→ Given text
—————

From Econometrics to Machine Learning

Machine Learning’s Transformation of Asset Pricing

Sep 27, 2025

Empirical asset pricing is going through a quiet revolution. For decades, econometrics gave us simple, interpretable models of risk and return. Today, machine learning is rewriting the playbook—changing how researchers and practitioners forecast returns, discover factors, and measure risk.

This isn’t just about swapping regression for a neural network. It’s about a deeper shift in how we extract information from markets: from simple factor models with a handful of variables, to adaptive systems that can process hundreds of predictors—ranging from book-to-market ratios to Reddit posts to satellite images of Walmart parking lots.

The Evolution: From Linear Models to High-Dimensional Problems

The story starts in the 1960s with the Capital Asset Pricing Model (CAPM), which claimed that the market factor alone explained expected returns. CAPM didn’t survive empirical scrutiny. By the 1990s, Fama and French expanded the model to include size and value factors, creating the now-famous three-factor model.

This gave researchers and practitioners a benchmark—but it also set off decades of “factor wars.” Momentum, profitability, liquidity, and hundreds of other anomalies entered the literature. By 2016, Harvey, Liu, and Zhu documented over 400 factors.

The two challenges became clear:

High dimensionality of covariates — hundreds of potential predictors, from traditional accounting ratios to alternative data like order books and ESG scores.
Complex, nonlinear relationships — factors don’t act independently. They interact, amplify, and sometimes reverse depending on market regimes.

Traditional linear regressions can’t keep up with this complexity.

Why Machine Learning?

Machine learning excels where econometrics falls short.

Taming high dimensionality: With hundreds of covariates, linear regressions break down. Regularization methods like Lasso, Ridge, and Elastic Net shrink noisy variables and keep the true signals.
Modeling nonlinearities: Markets are not linear. Tree-based models and neural networks uncover interactions—for example, momentum effects that depend on liquidity or size—relationships traditional models ignore.
Focusing on prediction: Econometrics values statistical significance in-sample. Machine learning targets out-of-sample Sharpe ratios and portfolio performance, aligning directly with investor goals.

A landmark study by Gu, Kelly, and Xiu (2020) showed that random forests and neural nets consistently outperformed linear regressions across hundreds of firm characteristics. The results were intuitive too—momentum and liquidity emerged as the most powerful predictors, confirming economic theory while proving the edge of modern methods.

Monthly out-of-sample stock-level prediction performance (percentage ⁠R²)

The Unified Framework: Stochastic Discount Factor Meets ML

At the heart of modern asset pricing lies the stochastic discount factor (SDF)—sometimes called the pricing kernel. In plain terms, the SDF is the tool that ensures asset prices are consistent with no-arbitrage. It tells us how to value risky payoffs: an asset’s price today equals the expected value of its future payoff, discounted by the SDF.

—————

→ What to do
1 – According to the asset pricing article, how many factors had Harvey, Liu, and Zhu documented by 2016?
2 – Duplicate the portion of the asset pricing article starting with "A landmark study" and going on through "of modern methods.".
The items after the asset pricing article have no role here.

—————

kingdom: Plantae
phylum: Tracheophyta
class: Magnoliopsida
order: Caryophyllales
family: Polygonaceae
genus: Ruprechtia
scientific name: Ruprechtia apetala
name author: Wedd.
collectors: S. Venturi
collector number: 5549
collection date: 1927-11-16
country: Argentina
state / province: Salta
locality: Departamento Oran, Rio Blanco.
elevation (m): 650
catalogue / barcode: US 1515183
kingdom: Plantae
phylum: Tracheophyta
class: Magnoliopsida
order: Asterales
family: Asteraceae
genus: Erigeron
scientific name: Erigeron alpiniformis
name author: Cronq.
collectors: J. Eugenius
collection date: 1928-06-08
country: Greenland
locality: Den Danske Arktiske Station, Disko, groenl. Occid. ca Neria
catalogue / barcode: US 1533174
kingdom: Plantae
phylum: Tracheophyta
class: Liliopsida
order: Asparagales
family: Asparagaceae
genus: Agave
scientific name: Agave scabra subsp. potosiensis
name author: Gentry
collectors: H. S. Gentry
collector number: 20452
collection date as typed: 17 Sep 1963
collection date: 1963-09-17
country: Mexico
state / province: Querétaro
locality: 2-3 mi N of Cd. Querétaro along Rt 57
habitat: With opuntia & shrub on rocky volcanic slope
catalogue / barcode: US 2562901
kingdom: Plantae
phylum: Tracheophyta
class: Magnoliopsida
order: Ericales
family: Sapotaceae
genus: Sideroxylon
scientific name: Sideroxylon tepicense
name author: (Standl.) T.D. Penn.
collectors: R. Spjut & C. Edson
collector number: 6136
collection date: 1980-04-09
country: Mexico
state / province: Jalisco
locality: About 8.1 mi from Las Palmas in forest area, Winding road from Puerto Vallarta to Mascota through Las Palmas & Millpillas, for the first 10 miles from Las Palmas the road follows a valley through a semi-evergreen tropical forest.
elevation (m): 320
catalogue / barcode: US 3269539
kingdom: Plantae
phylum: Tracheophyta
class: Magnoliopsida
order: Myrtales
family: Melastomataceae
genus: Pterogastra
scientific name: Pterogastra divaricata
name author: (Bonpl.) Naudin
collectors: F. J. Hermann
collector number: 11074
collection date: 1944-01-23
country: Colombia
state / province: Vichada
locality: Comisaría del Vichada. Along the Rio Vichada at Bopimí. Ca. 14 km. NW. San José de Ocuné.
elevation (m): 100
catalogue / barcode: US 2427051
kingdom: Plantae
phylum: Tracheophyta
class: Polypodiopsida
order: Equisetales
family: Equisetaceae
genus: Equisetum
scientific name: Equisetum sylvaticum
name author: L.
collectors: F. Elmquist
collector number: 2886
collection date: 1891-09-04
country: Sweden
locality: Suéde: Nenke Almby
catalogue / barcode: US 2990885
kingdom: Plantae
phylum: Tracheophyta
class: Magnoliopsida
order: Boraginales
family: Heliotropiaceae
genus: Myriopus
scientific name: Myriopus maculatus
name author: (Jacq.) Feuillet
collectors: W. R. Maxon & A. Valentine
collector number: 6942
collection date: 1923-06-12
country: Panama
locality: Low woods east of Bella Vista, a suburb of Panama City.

—————

→ Answers provided
1 – Over 400 factors.

2 –
A landmark study by Gu, Kelly, and Xiu (2020) showed that random forests and neural nets consistently outperformed linear regressions across hundreds of firm characteristics. The results were intuitive too—momentum and liquidity emerged as the most powerful predictors, confirming economic theory while proving the edge of modern methods.